Mi primer contacto con JD McPherson fue prácticamente una cita a ciegas. No había escuchado casi nada de él, pero acabé en una abarrotada Sala 2 de Apolo —la de antes de las reformas—. Corría 2011 (si la memoria no me falla) y presentaba su primer disco, Signs & Signifiers. Salí absolutamente convencido de que, como Jon Landau, había visto el futuro del rock & roll. Indudablemente, no ha sido para tanto, ya que el estilo no goza hoy del dominio popular que tuvo en los sesenta o setenta. Sin embargo, el de Oklahoma no ha dejado de ser uno de los mejores en lo suyo, pese a la incomprensión de parte de la parroquia rocker ante una cierta apertura estilística mostrada en sus últimos álbumes: Undivided Heart & Soul (2017) y, sobre todo, Nite Owls (2024).

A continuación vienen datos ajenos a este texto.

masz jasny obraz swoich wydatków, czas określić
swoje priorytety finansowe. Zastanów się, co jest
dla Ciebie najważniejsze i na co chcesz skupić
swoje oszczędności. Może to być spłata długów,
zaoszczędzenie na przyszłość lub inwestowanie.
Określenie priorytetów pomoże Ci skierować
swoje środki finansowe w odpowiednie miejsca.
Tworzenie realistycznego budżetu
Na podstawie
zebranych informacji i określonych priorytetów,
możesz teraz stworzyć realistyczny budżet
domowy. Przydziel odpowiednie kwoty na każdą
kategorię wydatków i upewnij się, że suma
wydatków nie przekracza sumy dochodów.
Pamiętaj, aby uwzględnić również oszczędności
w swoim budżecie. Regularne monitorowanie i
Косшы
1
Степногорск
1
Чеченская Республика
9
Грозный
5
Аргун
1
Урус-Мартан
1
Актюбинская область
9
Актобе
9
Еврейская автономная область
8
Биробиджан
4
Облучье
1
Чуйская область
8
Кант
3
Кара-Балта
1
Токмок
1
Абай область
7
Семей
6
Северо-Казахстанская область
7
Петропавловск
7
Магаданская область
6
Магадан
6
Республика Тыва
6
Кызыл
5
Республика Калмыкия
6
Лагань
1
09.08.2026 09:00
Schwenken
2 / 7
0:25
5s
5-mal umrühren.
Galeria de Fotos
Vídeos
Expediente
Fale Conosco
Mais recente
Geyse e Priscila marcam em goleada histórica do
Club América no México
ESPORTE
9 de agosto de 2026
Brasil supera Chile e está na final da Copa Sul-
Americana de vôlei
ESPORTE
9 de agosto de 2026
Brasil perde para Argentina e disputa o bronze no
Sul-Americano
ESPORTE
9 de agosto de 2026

Anoche volvió a sentar cátedra con un concierto soberbio, acompañado por una banda que lo respaldó de manera magnífica, del primer al último acorde, para deleite del respetable. Desgranó un repertorio equilibrado que recorrió toda su carrera, y quedó claro que ahora mismo pocos poseen una colección de canciones como la suya. Trajo al siglo XXI las más puras raíces del género, sonando contemporáneo y con nervio, cruzando influencias, exudando clase, y dejando patente que tiene mucha carretera a sus espaldas. Además, ha ganado una notable presencia en escena desde aquellos lejanos primeros años.

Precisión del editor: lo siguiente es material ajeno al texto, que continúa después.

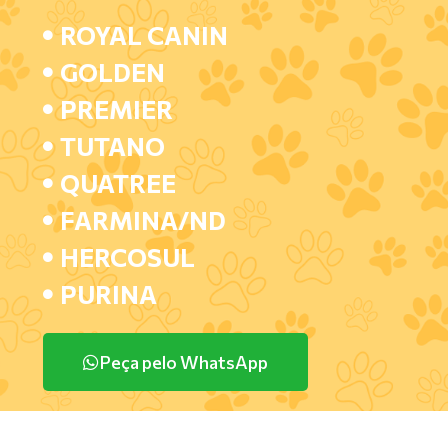
ROYAL CANIN
GOLDEN
PREMIER
TUTANO
QUATREE
FARMINA/ND
HERCOSUL
PURINA
Peça pelo WhatsApp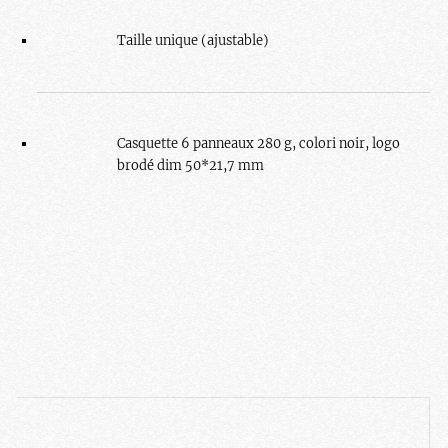
Taille unique (ajustable)
Casquette 6 panneaux 280 g, colori noir, logo
brodé dim 50*21,7 mm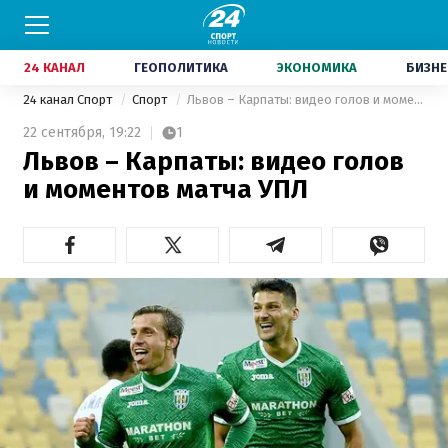
24 КАНАЛ
ГЕОПОЛИТИКА
ЭКОНОМИКА
БИЗНЕ
24 канал Спорт
Спорт
Львов – Карпаты: видео голов и моментов матча УПЛ
22 сентября,
19:22
1
Львов – Карпаты: видео голов
и моментов матча УПЛ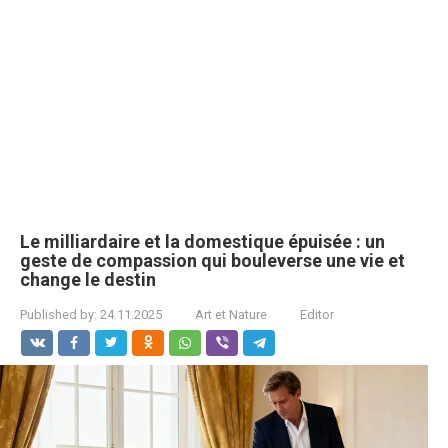
Le milliardaire et la domestique épuisée : un
geste de compassion qui bouleverse une vie et
change le destin
Published by:
24.11.2025
Art et Nature
Editor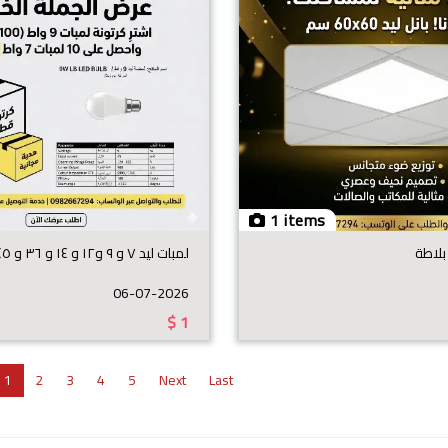
1 items
لمبات ليد ٧ و ٩ و١٢ و ١٤ و ٣٦ و ٤٥ واط
06-07-2026
$
1
1
2
3
4
5
Next
Last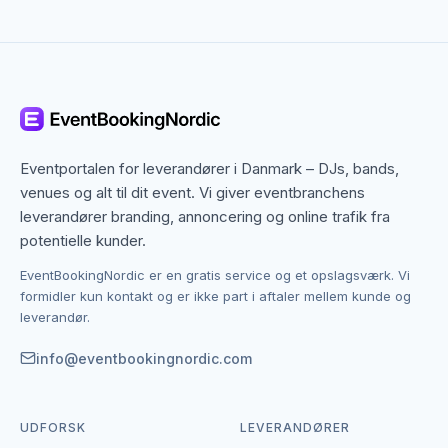
Horsens dækker både centrum og omegn, og mange
solomusikere-leverandører arbejder bredt i regionen.
Det betyder, at du ikke kun finder dem med base i
Horsens, men også specialister fra nabobyer, der
gerne dækker området. Det giver flere muligheder,
hvis du har en bestemt stil, et bestemt budget eller en
Eventportalen for leverandører i Danmark – DJs, bands,
speciel ramme i tankerne.
venues og alt til dit event. Vi giver eventbranchens
leverandører branding, annoncering og online trafik fra
Kontakten foregår altid direkte mellem dig og den
potentielle kunder.
enkelte leverandør af solomusikere.
EventBookingNordic er en gratis service og et opslagsværk. Vi
EventBookingNordic er en åben portal – vi tager
formidler kun kontakt og er ikke part i aftaler mellem kunde og
hverken gebyr eller provision, og du laver aftalen på
leverandør.
egne vilkår. Det giver mulighed for at forhandle pris,
præcisere leverancen og indgå en aftale, der passer
info@eventbookingnordic.com
til både event og budget i Horsens.
UDFORSK
LEVERANDØRER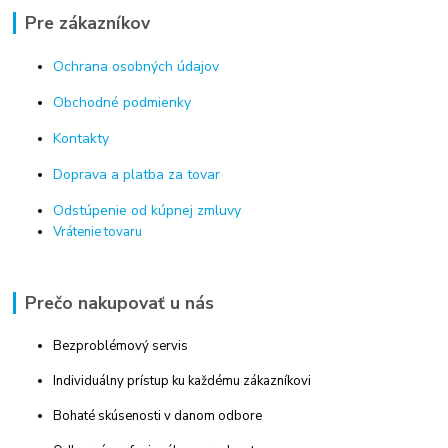
Pre zákazníkov
Ochrana osobných údajov
Obchodné podmienky
Kontakty
Doprava a platba za tovar
Odstúpenie od kúpnej zmluvy
Vrátenie tovaru
Prečo nakupovať u nás
Bezproblémový servis
Individuálny prístup ku každému zákazníkovi
Bohaté skúsenosti v danom odbore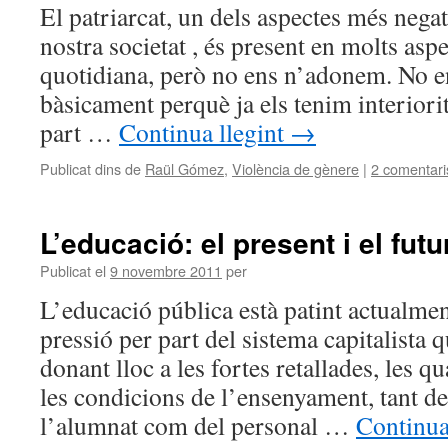
El patriarcat, un dels aspectes més negat
nostra societat , és present en molts aspe
quotidiana, però no ens n’adonem. No 
bàsicament perquè ja els tenim interiori
part …
Continua llegint
→
Publicat dins de
Raül Gómez
,
Violència de gènere
|
2 comentari
L’educació: el present i el futu
Publicat el
9 novembre 2011
per
L’educació pública està patint actualmen
pressió per part del sistema capitalista q
donant lloc a les fortes retallades, les q
les condicions de l’ensenyament, tant de
l’alumnat com del personal …
Continua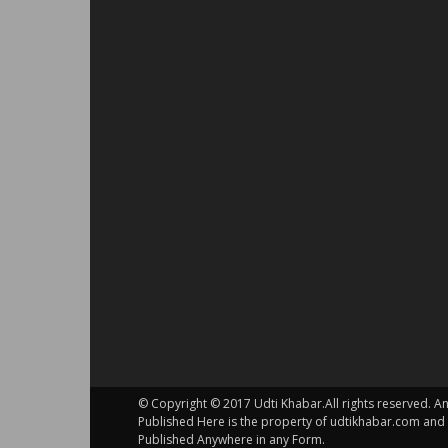
© Copyright © 2017 Udti Khabar.All rights reserved. A
Published Here is the property of udtikhabar.com and
Published Anywhere in any Form.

La mitad del repertorio la ocuparon temas de sus dos trabajos más recientes: «Sunshine Getaway», «Desperate Love», la bárbara «I Can’t Go Anywhere With You» —cantada junto al telonero Bloodshot Bill, igual que en su versión en estudio—, «Lucky Penny» o «Just Like Summer», que ganaron en impacto y pegada al ser trasladadas al directo.
También recurrió a versiones de lujo, «Lust for Life» (Iggy Pop) o «That’s My Little Suzie» (Ritchie Valens), y provocó el desmelene con temas de su primera etapa. La potentísima «Head Over Heels», «Let the Good Times Roll» —que ya alcanza categoría de clásico atemporal, capaz de cambiarte el estado de ánimo y convertir la oscuridad en luz—, «Wolf Teeth» y, para finalizar, la inevitable «North Side Gal», con la que puso la sala patas arriba. Pocos como JD saben entender y adaptar las bases primigenias del rock, haciéndolas sonar con la contundencia, la elegancia y la vitalidad necesarias para que siga plenamente vigente hoy en día.

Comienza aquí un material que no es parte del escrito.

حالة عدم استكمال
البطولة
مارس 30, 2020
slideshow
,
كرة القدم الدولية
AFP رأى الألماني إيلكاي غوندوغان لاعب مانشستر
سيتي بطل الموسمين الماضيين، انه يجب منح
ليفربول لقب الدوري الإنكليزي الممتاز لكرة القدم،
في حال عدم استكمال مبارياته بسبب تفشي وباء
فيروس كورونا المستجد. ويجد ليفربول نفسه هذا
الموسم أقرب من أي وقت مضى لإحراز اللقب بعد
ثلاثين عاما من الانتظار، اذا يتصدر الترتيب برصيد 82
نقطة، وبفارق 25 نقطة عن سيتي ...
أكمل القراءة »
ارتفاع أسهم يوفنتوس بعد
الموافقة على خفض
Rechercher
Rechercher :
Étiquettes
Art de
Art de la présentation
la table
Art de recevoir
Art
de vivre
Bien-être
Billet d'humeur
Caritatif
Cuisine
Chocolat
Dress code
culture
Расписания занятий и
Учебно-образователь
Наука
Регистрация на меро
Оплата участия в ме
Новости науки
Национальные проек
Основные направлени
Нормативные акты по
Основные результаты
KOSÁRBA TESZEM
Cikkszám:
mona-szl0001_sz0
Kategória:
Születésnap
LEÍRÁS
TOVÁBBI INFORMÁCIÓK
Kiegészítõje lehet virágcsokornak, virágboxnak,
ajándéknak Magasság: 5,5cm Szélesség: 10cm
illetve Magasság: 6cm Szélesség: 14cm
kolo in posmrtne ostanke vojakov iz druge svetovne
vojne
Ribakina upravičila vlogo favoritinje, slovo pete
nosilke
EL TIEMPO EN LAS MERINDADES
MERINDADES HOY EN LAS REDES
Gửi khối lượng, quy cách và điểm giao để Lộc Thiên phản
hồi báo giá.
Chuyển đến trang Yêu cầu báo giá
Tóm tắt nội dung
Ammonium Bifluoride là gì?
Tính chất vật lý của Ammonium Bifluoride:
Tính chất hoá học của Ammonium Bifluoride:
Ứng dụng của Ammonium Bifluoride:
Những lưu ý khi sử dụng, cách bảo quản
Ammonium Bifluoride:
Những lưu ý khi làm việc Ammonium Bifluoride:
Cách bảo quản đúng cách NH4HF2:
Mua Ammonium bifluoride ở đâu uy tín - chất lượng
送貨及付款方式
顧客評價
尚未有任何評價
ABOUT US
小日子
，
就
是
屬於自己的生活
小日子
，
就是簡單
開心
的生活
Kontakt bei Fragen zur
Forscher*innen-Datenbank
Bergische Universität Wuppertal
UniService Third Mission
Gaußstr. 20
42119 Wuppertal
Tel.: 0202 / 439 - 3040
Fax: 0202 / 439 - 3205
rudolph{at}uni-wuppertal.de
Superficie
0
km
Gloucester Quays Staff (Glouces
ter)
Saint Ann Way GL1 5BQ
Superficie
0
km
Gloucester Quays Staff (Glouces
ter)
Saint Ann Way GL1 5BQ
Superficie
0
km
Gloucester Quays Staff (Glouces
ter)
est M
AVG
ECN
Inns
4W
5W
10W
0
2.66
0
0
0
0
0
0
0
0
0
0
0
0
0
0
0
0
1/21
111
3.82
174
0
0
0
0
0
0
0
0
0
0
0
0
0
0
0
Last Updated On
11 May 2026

Abrió la velada el ya citado Bloodshot Bill, a quien tenía ganas de ver, ya que las referencias que había recibido eran positivas: un one-man band con un pie en el blues, otro en el rock y una actitud claramente punk. Empezó bien: enérgico, teatral y directo. Sin embargo, con el paso de los minutos, el abuso de onomatopeyas y la reiteración de esquemas compositivos acabaron por echarme de las primeras filas en busca de una cerveza antes de la actuación principal. Quizás en otra ocasión.